Opportunity

Batteries are used as sources of power in various electronic and electrical devices and apparatus, such as watches, mobile phones, power tools and vehicles. The performance of batteries varies according to the materials they are made from, with rechargeable batteries’ electrodes made from materials that can repeatedly store and release energy by means of reversible chemical reactions. However, electrode materials ultimately lose their ability to be charged and/or discharged, at which point rechargeable batteries cease to function. This can occur when the active materials comprising electrodes crack due to repeated volume changes during charging and discharging of the battery. Thus, there is need for active materials with enhanced stability to improve the lifetime of electrodes in rechargeable batteries.

Technology 

The inventors have discovered that certain materials can accommodate large amounts of metal ions, such as lithium or sodium ions, which makes these materials suitable for serving as anode materials in batteries.
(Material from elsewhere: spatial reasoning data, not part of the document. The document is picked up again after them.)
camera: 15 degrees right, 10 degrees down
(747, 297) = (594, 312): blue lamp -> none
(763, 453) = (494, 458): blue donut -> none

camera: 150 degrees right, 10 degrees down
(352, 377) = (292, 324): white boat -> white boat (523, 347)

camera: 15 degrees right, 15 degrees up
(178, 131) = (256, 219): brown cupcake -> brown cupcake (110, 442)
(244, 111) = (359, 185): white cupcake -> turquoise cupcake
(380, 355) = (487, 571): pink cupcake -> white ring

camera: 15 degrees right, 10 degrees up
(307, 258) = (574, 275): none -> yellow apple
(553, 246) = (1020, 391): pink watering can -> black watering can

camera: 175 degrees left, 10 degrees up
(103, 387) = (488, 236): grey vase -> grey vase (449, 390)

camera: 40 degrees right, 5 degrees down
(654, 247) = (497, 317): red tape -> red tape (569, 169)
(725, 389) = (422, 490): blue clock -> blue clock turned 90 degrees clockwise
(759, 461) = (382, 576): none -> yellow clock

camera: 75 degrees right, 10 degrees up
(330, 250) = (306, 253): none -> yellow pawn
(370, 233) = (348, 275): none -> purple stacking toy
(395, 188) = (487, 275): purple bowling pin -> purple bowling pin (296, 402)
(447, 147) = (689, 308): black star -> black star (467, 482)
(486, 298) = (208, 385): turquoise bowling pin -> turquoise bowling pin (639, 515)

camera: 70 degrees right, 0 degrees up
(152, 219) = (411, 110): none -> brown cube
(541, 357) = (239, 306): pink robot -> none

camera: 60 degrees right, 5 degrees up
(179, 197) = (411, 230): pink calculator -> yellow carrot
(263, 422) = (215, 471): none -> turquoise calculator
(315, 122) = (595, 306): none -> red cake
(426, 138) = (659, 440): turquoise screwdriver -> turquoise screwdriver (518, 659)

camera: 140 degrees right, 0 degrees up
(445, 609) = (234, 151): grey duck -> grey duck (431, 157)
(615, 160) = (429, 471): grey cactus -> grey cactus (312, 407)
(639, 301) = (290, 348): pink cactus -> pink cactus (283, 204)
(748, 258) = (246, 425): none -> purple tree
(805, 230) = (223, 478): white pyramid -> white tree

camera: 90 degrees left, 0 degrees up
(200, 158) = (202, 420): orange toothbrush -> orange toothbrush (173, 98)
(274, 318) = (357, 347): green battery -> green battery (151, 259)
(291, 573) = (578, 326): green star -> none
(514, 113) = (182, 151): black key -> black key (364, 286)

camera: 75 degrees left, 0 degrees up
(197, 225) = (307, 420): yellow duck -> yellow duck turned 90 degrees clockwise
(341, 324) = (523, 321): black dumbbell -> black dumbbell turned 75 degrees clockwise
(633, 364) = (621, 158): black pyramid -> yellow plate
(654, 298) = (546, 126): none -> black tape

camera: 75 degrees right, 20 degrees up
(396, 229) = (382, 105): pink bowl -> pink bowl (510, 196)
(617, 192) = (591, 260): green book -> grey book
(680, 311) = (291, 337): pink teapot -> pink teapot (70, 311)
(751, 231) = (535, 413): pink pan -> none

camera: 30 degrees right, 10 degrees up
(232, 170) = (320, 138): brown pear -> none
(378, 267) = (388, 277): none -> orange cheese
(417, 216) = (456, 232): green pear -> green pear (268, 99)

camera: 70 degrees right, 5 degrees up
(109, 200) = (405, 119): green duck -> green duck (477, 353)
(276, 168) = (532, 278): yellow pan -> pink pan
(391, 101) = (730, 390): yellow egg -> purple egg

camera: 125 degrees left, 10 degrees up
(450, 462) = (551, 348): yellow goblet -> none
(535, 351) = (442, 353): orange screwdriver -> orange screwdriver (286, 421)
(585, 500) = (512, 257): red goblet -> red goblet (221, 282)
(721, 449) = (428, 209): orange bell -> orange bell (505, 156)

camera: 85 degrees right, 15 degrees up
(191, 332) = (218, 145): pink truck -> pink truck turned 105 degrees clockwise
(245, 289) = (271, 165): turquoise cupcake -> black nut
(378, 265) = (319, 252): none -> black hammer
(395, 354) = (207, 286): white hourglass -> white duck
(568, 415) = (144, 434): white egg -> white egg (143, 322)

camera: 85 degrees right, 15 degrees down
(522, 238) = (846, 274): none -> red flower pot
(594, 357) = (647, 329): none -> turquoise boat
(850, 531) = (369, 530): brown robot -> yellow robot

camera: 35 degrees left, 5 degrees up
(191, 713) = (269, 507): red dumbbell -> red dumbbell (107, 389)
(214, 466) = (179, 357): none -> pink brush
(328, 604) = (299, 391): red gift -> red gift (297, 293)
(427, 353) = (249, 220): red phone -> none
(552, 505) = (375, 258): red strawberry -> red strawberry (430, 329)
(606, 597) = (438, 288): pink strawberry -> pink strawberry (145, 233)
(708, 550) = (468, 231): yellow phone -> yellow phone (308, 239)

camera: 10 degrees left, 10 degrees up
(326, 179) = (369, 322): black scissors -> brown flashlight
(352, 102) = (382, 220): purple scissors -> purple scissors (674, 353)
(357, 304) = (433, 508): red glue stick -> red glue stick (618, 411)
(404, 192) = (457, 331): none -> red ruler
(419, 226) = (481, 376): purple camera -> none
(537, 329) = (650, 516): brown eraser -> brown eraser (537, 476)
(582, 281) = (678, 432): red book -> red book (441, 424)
However, these materials undergo large volume expansions during metal-ion insertion, followed by large volume contractions during metal-ion detachment. This can result in damage such as material cracking, and thus poor battery performance. Nanomaterials can be used to accommodate the above-described volume changes but are challenging and expensive to mass produce and have decreased energy density. The inventors have solved this problem by developing active materials and corresponding stretchable polymer coatings. The former can serve as anodes, and the latter function as stabilising ‘balloons’ around anodes, such that they expand and contract during charging and discharging without suffering damage. This enhances battery lifetime and performance. In addition, such polymer coatings can be applied to other active materials in rechargeable batteries.

Advantages

• Polymer coatings are easily introduced onto commercially available materials via processes that are suitable for use in mass production of various anode–coating systems.
• Proportions of polymer coatings have been identified that result in a good balance between charge capacity and capacity retention, with the latter ranging from ~90 to 100%.
• The polymer coatings can be applied to other (i.e., non-anode) active materials in rechargeable batteries.

Applications

• Mass production of rechargeable batteries with enhanced stability and thus longer lifetimes than currently available rechargeable batteries.
• High-efficiency rechargeable batteries for use in electrical and electronic devices.